Direction:
Reproduce the entries below word for word, from their first line through the line containing "phylum: Ascomycota", including that line.

** Begin Task data **

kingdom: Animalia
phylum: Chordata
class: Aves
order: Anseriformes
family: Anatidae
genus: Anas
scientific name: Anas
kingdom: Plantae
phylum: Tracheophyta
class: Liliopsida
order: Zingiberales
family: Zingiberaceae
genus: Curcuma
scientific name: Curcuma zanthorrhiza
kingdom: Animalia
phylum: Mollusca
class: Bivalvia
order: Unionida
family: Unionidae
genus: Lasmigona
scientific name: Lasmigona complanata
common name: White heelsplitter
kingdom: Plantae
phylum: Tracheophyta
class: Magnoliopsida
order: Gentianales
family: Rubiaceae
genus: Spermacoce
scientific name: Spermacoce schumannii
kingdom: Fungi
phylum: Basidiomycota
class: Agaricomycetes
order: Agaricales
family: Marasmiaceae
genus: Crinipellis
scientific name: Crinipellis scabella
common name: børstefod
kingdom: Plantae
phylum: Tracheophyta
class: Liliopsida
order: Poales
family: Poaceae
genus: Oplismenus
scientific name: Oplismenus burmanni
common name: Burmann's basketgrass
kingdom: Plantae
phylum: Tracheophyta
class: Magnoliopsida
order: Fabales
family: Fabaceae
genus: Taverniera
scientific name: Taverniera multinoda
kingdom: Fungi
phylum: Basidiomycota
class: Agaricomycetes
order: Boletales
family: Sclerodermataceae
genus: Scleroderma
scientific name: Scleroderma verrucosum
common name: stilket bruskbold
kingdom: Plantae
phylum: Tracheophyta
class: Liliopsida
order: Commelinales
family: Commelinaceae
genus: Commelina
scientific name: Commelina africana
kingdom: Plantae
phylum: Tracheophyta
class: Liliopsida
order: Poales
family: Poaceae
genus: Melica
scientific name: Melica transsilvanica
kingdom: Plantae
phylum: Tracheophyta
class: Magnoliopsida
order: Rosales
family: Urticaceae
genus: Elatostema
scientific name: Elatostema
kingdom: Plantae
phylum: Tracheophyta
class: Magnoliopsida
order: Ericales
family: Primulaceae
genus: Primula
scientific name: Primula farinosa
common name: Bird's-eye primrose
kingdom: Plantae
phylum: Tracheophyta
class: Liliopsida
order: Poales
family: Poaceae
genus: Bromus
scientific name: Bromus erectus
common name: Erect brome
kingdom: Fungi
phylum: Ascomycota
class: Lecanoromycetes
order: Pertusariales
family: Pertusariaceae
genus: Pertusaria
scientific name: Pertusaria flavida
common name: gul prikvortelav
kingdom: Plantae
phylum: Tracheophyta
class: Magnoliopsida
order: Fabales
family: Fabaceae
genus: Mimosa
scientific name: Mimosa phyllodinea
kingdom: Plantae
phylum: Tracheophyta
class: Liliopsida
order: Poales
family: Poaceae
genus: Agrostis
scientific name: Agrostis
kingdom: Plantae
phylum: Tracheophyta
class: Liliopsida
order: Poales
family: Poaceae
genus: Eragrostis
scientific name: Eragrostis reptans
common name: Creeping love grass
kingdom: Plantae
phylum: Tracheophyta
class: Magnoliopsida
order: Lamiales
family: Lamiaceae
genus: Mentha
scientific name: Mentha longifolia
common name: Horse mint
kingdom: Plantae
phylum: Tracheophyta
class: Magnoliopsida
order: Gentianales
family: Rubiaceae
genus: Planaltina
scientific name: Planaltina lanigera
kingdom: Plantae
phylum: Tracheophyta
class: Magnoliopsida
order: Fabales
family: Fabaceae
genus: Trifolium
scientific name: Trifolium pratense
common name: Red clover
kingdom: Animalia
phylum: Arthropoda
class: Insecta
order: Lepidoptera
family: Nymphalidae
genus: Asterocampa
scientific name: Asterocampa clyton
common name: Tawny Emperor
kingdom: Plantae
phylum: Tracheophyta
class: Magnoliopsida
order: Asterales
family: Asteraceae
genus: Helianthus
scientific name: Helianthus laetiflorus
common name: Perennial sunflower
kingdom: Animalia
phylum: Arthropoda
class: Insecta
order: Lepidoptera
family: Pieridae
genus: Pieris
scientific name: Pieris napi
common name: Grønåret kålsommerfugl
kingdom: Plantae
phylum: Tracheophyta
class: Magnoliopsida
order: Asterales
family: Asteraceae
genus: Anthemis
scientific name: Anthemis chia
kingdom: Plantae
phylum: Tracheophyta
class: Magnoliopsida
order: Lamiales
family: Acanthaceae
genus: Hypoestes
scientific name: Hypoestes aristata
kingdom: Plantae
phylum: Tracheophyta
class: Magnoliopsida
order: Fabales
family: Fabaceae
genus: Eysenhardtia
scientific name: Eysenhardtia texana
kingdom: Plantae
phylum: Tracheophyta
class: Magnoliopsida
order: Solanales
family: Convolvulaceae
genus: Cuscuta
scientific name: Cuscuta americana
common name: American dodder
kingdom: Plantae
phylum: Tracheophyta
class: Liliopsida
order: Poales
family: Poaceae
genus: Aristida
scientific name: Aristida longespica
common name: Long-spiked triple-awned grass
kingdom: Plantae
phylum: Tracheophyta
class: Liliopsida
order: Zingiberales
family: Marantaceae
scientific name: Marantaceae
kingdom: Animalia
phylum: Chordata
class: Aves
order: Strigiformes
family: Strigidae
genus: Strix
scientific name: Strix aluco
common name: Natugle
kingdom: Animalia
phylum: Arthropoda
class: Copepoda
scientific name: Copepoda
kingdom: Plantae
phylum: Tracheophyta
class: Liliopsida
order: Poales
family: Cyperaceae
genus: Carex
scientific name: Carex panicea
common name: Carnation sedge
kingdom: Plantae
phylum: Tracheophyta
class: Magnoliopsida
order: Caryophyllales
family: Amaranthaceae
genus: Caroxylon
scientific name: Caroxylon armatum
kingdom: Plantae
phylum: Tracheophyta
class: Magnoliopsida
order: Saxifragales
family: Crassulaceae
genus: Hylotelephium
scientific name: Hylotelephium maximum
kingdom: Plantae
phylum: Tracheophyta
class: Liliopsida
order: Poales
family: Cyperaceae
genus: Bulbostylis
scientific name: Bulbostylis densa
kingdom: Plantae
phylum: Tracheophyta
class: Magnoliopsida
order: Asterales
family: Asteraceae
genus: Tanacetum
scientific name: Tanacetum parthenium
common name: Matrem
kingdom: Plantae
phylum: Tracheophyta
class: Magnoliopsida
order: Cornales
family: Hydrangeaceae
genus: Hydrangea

** End Task data **

Result of this exercise:
kingdom: Animalia
phylum: Chordata
class: Aves
order: Anseriformes
family: Anatidae
genus: Anas
scientific name: Anas
kingdom: Plantae
phylum: Tracheophyta
class: Liliopsida
order: Zingiberales
family: Zingiberaceae
genus: Curcuma
scientific name: Curcuma zanthorrhiza
kingdom: Animalia
phylum: Mollusca
class: Bivalvia
order: Unionida
family: Unionidae
genus: Lasmigona
scientific name: Lasmigona complanata
common name: White heelsplitter
kingdom: Plantae
phylum: Tracheophyta
class: Magnoliopsida
order: Gentianales
family: Rubiaceae
genus: Spermacoce
scientific name: Spermacoce schumannii
kingdom: Fungi
phylum: Basidiomycota
class: Agaricomycetes
order: Agaricales
family: Marasmiaceae
genus: Crinipellis
scientific name: Crinipellis scabella
common name: børstefod
kingdom: Plantae
phylum: Tracheophyta
class: Liliopsida
order: Poales
family: Poaceae
genus: Oplismenus
scientific name: Oplismenus burmanni
common name: Burmann's basketgrass
kingdom: Plantae
phylum: Tracheophyta
class: Magnoliopsida
order: Fabales
family: Fabaceae
genus: Taverniera
scientific name: Taverniera multinoda
kingdom: Fungi
phylum: Basidiomycota
class: Agaricomycetes
order: Boletales
family: Sclerodermataceae
genus: Scleroderma
scientific name: Scleroderma verrucosum
common name: stilket bruskbold
kingdom: Plantae
phylum: Tracheophyta
class: Liliopsida
order: Commelinales
family: Commelinaceae
genus: Commelina
scientific name: Commelina africana
kingdom: Plantae
phylum: Tracheophyta
class: Liliopsida
order: Poales
family: Poaceae
genus: Melica
scientific name: Melica transsilvanica
kingdom: Plantae
phylum: Tracheophyta
class: Magnoliopsida
order: Rosales
family: Urticaceae
genus: Elatostema
scientific name: Elatostema
kingdom: Plantae
phylum: Tracheophyta
class: Magnoliopsida
order: Ericales
family: Primulaceae
genus: Primula
scientific name: Primula farinosa
common name: Bird's-eye primrose
kingdom: Plantae
phylum: Tracheophyta
class: Liliopsida
order: Poales
family: Poaceae
genus: Bromus
scientific name: Bromus erectus
common name: Erect brome
kingdom: Fungi
phylum: Ascomycota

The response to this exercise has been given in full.